People fled from Syria's capital as rebels exchanged fire with President Bashar Assad's military in some of the worst fighting of the conflict. Thousands of people have lost their lives since the crisis began 16 months ago.
Syrian rebels fired grenades at tanks and troops while regime armor shelled Damascus neighborhoods on Monday, sending terrified families fleeing the most sustained and widespread fighting in the capital since the start of the uprising 16 months ago.
A ring of fierce clashes nearly encircled the heavily guarded capital as rebels seeking to overthrow President Bashar Assad pushed the civil war that has been building in Syria's impoverished provinces closer to the seat of power.
While the clashes were focused in a string of neighborhoods in the city's southwest, for many of its 4 million people the violence brought scarily close to home the strife that has deeply scarred other Syrian cities.
IN PICTURES: Conflict in Syria
In high-end downtown cafes frequented by the business and government elite tightly bound to the Assad regime, customers watched as black smoke billowed on the horizon and the boom of government shells reverberated in the distance.
"Without a doubt, this is all anyone is talking about today," a Damascus activist who gave his name as Noor Bitar said via Skype. "The sounds of war are clear throughout the city.

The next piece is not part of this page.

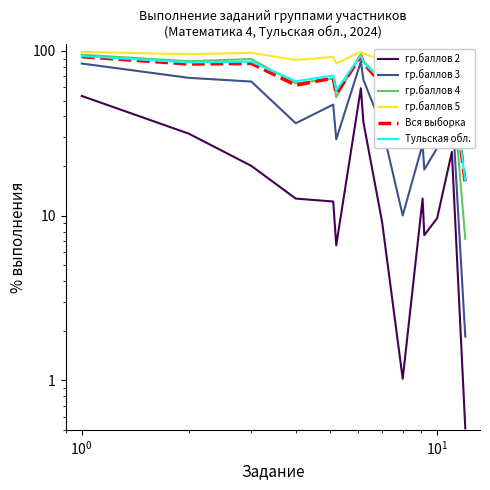

Is it true that Тульская обл. equals 58.8 at $\mathdefault{10^{-1}}$?

False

They are bouncing off the buildings."
Syria's violence has grown increasingly bloody and chaotic in recent months as the uprising has morphed from a peaceful protest movement seeking political change into an armed insurgency seeking to topple the regime by force.
Anti-regime activists say more than 17,000 people have been killed, and the government says it has lost more than 4,000 security officers. It does not provide numbers of civilian dead.